WHAT IS NEEDED. Print the entries exactly as they appear, and omit any images.

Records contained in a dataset

%%

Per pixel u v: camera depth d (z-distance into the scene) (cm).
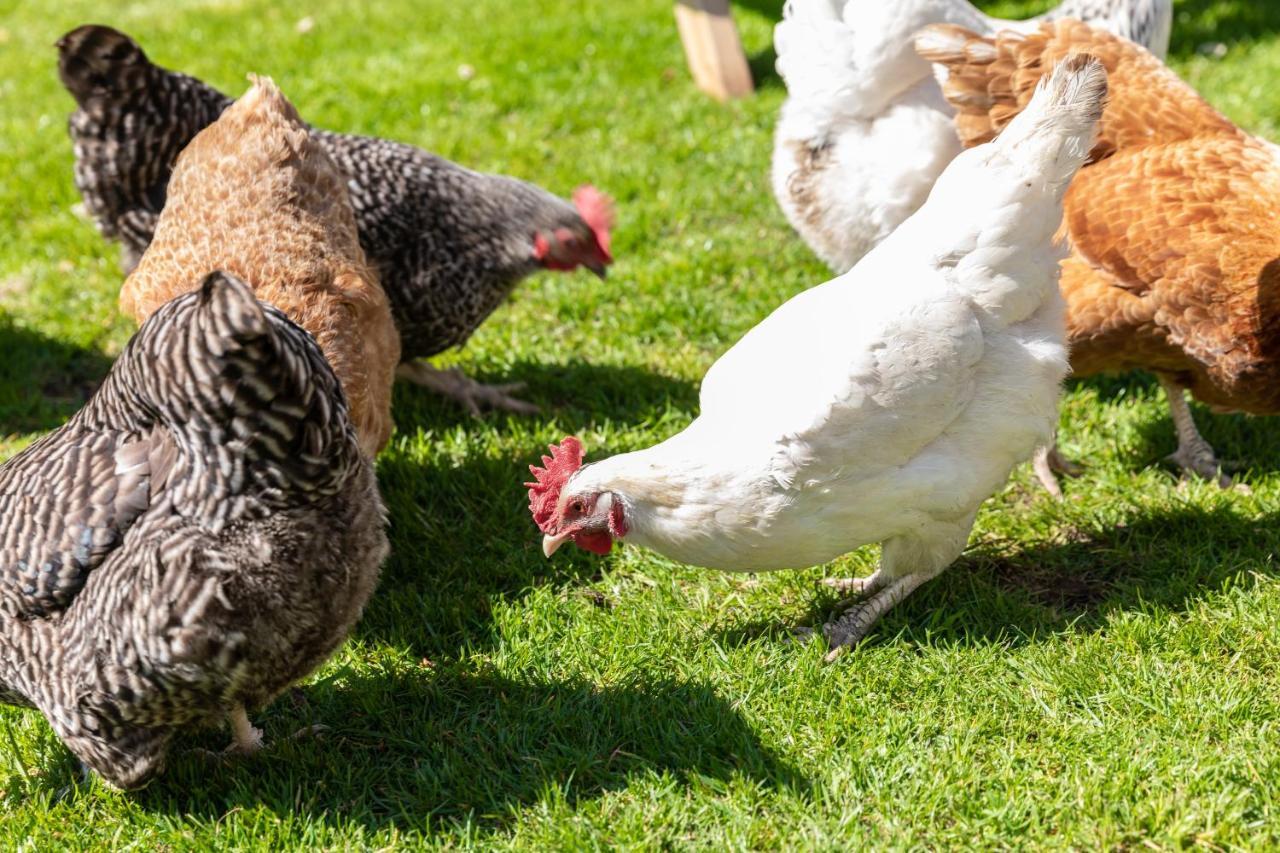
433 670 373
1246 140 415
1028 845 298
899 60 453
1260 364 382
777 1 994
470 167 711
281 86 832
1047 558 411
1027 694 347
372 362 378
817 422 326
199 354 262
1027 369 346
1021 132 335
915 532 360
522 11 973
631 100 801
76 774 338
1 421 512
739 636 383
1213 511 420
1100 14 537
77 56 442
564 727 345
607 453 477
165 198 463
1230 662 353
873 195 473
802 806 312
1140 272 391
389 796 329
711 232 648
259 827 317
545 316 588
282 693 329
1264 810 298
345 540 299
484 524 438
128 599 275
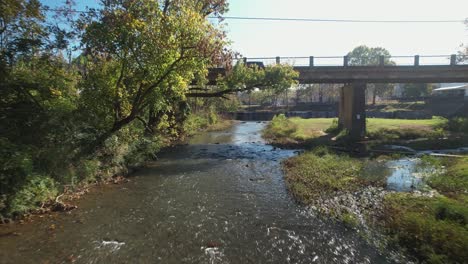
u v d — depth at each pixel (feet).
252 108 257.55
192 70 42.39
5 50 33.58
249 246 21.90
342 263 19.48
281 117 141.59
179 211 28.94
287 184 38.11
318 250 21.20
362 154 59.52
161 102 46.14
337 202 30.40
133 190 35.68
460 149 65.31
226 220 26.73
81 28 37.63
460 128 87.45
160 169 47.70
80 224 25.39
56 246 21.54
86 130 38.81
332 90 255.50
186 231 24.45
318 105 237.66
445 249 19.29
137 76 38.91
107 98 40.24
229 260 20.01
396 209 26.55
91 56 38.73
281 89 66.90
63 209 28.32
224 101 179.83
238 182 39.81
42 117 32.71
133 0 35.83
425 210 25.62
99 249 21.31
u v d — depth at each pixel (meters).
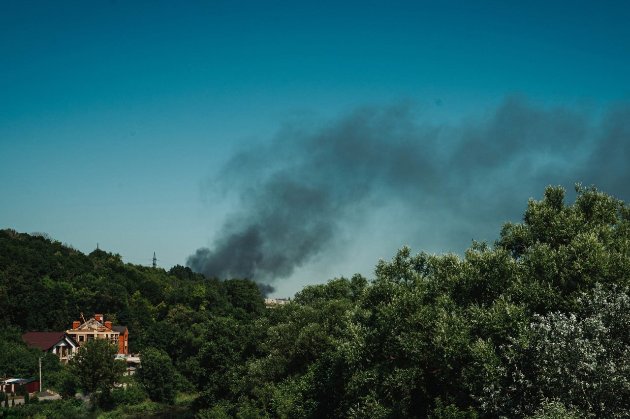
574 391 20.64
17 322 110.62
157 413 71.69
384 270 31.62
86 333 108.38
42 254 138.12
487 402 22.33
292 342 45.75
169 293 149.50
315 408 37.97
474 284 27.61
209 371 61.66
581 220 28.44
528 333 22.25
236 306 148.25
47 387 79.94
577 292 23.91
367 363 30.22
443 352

%%

EXERCISE OUTPUT.
Per pixel u v: camera depth d (z-distance into the scene) (cm).
433 670 373
1246 140 415
1028 845 298
899 60 453
1260 364 382
777 1 994
470 167 711
281 86 832
1047 558 411
1027 694 347
372 362 378
817 422 326
199 354 262
1027 369 346
1021 132 335
915 532 360
522 11 973
631 100 801
76 774 338
1 421 512
739 636 383
1213 511 420
1100 14 537
77 56 442
564 727 345
607 453 477
165 198 463
1230 662 353
873 195 473
802 806 312
1140 272 391
389 796 329
711 232 648
259 827 317
545 316 588
282 693 329
1264 810 298
345 540 299
484 524 438
128 599 275
u v d — depth at each pixel (feet).
252 108 257.55
192 70 42.39
5 50 33.58
249 246 21.90
342 263 19.48
281 117 141.59
179 211 28.94
287 184 38.11
318 250 21.20
362 154 59.52
161 102 46.14
337 202 30.40
133 190 35.68
460 149 65.31
226 220 26.73
81 28 37.63
460 128 87.45
160 169 47.70
80 224 25.39
56 246 21.54
86 130 38.81
332 90 255.50
186 231 24.45
318 105 237.66
445 249 19.29
137 76 38.91
107 98 40.24
229 260 20.01
396 209 26.55
91 56 38.73
281 89 66.90
63 209 28.32
224 101 179.83
238 182 39.81
42 117 32.71
133 0 35.83
425 210 25.62
99 249 21.31
u v d — depth at each pixel (meters).
574 391 20.64
17 322 110.62
157 413 71.69
384 270 31.62
86 333 108.38
42 254 138.12
487 402 22.33
292 342 45.75
169 293 149.50
315 408 37.97
474 284 27.61
209 371 61.66
581 220 28.44
528 333 22.25
236 306 148.25
47 387 79.94
577 292 23.91
367 363 30.22
443 352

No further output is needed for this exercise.